## Work to be completed:
Please return the listing below exactly, without any of its pictures.
****
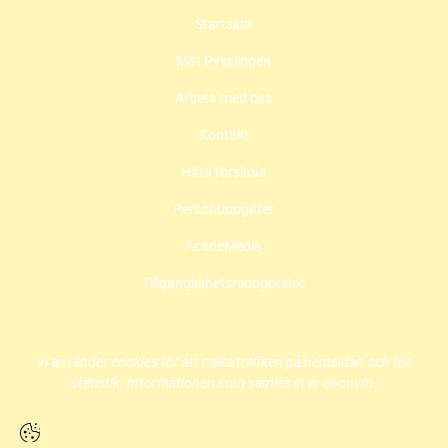
c
s
u
Startsida
e
t
t
b
a
u
Mitt Pysslingen
o
g
b
o
r
e
Arbeta med oss
k
a
(
(
m
ö
Kontakt
ö
(
p
Hitta förskola
p
ö
p
p
p
n
Personuppgifter
n
p
a
a
n
s
AcadeMedia
s
a
i
i
s
n
Tillgänglighetsredogörelse
n
i
y
y
n
t
t
y
t
t
t
f
Vi använder cookies för att mäta trafiken på hemsidan och för
f
t
ö
statistik. Informationen som samlas in är anonym.
ö
f
n
n
ö
s
s
n
t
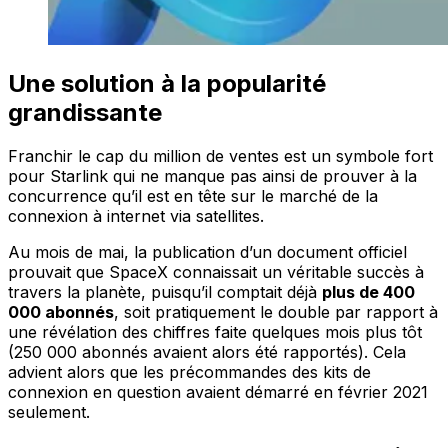
Une solution à la popularité
grandissante
Franchir le cap du million de ventes est un symbole fort
pour Starlink qui ne manque pas ainsi de prouver à la
concurrence qu’il est en tête sur le marché de la
connexion à internet via satellites.
Au mois de mai, la publication d’un document officiel
prouvait que SpaceX connaissait un véritable succès à
travers la planète, puisqu’il comptait déjà
plus de 400
000 abonnés
, soit pratiquement le double par rapport à
une révélation des chiffres faite quelques mois plus tôt
(250 000 abonnés avaient alors été rapportés). Cela
advient alors que les précommandes des kits de
connexion en question avaient démarré en février 2021
seulement.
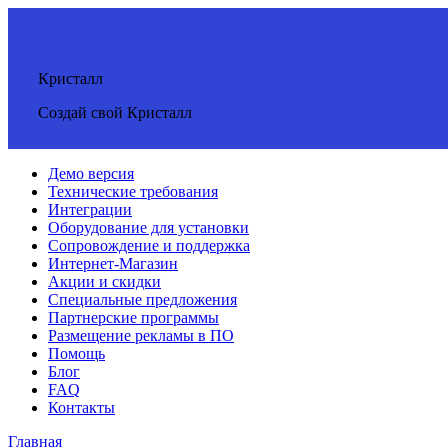
Кристалл
Создай свой Кристалл
Демо версия
Технические требования
Интеграции
Оборудование для установки
Сопровождение и поддержка
Интернет-Магазин
Акции и скидки
Специальные предложения
Партнерские программы
Размещение рекламы в ПО
Помощь
Блог
FAQ
Контакты
Главная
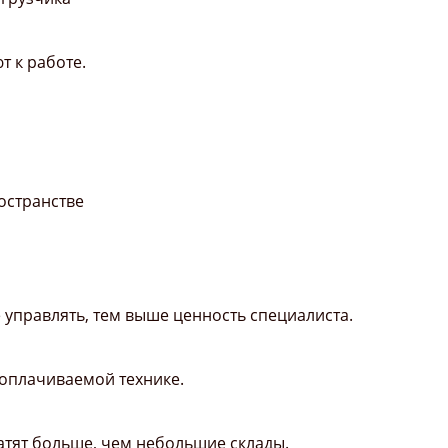
т к работе.
остранстве
 управлять, тем выше ценность специалиста.
ооплачиваемой технике.
атят больше, чем небольшие склады.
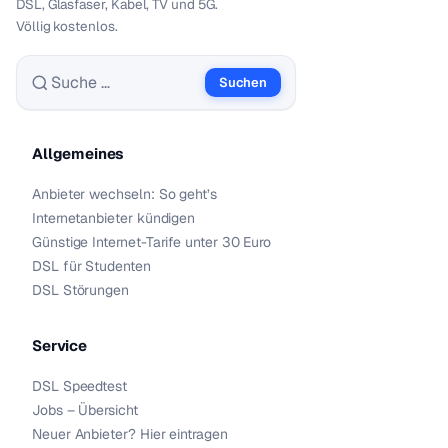
DSL, Glasfaser, Kabel, TV und 5G.
Völlig kostenlos.
Suchen
Suche nach:
Allgemeines
Anbieter wechseln: So geht’s
Internetanbieter kündigen
Günstige Internet-Tarife unter 30 Euro
DSL für Studenten
DSL Störungen
Service
DSL Speedtest
Jobs – Übersicht
Neuer Anbieter? Hier eintragen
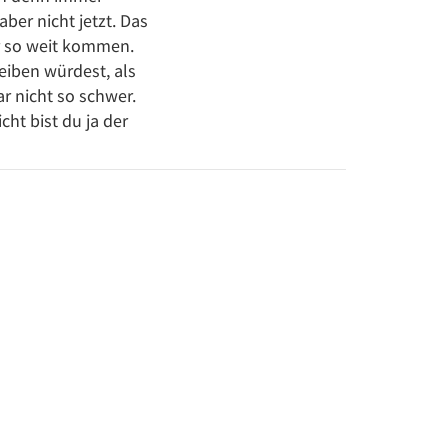
er nicht jetzt. Das
ir so weit kommen.
eiben würdest, als
r nicht so schwer.
ht bist du ja der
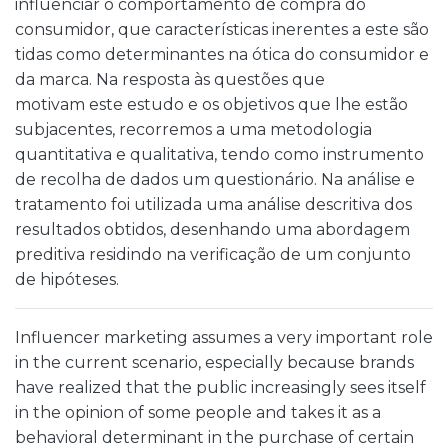
influenciar o comportamento de compra do
consumidor, que características inerentes a este são
tidas como determinantes na ótica do consumidor e
da marca. Na resposta às questões que
motivam este estudo e os objetivos que lhe estão
subjacentes, recorremos a uma metodologia
quantitativa e qualitativa, tendo como instrumento
de recolha de dados um questionário. Na análise e
tratamento foi utilizada uma análise descritiva dos
resultados obtidos, desenhando uma abordagem
preditiva residindo na verificação de um conjunto
de hipóteses.
Influencer marketing assumes a very important role
in the current scenario, especially because brands
have realized that the public increasingly sees itself
in the opinion of some people and takes it as a
behavioral determinant in the purchase of certain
****
## Exercise response:
c
s
u
Startsida
e
t
t
b
a
u
Mitt Pysslingen
o
g
b
o
r
e
Arbeta med oss
k
a
(
(
m
ö
Kontakt
ö
(
p
Hitta förskola
p
ö
p
p
p
n
Personuppgifter
n
p
a
a
n
s
AcadeMedia
s
a
i
i
s
n
Tillgänglighetsredogörelse
n
i
y
y
n
t
t
y
t
t
t
f
Vi använder cookies för att mäta trafiken på hemsidan och för
f
t
ö
statistik. Informationen som samlas in är anonym.
ö
f
n
n
ö
s
s
n
t
Une solution à la popularité
grandissante
Franchir le cap du million de ventes est un symbole fort
pour Starlink qui ne manque pas ainsi de prouver à la
concurrence qu’il est en tête sur le marché de la
connexion à internet via satellites.
Au mois de mai, la publication d’un document officiel
prouvait que SpaceX connaissait un véritable succès à
travers la planète, puisqu’il comptait déjà
plus de 400
000 abonnés
, soit pratiquement le double par rapport à
une révélation des chiffres faite quelques mois plus tôt
(250 000 abonnés avaient alors été rapportés). Cela
advient alors que les précommandes des kits de
connexion en question avaient démarré en février 2021
seulement.
Кристалл
Создай свой Кристалл
Демо версия
Технические требования
Интеграции
Оборудование для установки
Сопровождение и поддержка
Интернет-Магазин
Акции и скидки
Специальные предложения
Партнерские программы
Размещение рекламы в ПО
Помощь
Блог
FAQ
Контакты
Главная
т к работе.
остранстве
 управлять, тем выше ценность специалиста.
ооплачиваемой технике.
атят больше, чем небольшие склады.
DSL, Glasfaser, Kabel, TV und 5G.
Völlig kostenlos.
Suchen
Suche nach:
Allgemeines
Anbieter wechseln: So geht’s
Internetanbieter kündigen
Günstige Internet-Tarife unter 30 Euro
DSL für Studenten
DSL Störungen
Service
DSL Speedtest
Jobs – Übersicht
Neuer Anbieter? Hier eintragen
er nicht jetzt. Das
ir so weit kommen.
eiben würdest, als
r nicht so schwer.
ht bist du ja der
influenciar o comportamento de compra do
consumidor, que características inerentes a este são
tidas como determinantes na ótica do consumidor e
da marca. Na resposta às questões que
motivam este estudo e os objetivos que lhe estão
subjacentes, recorremos a uma metodologia
quantitativa e qualitativa, tendo como instrumento
de recolha de dados um questionário. Na análise e
tratamento foi utilizada uma análise descritiva dos
resultados obtidos, desenhando uma abordagem
preditiva residindo na verificação de um conjunto
de hipóteses.
Influencer marketing assumes a very important role
in the current scenario, especially because brands
have realized that the public increasingly sees itself
in the opinion of some people and takes it as a
behavioral determinant in the purchase of certain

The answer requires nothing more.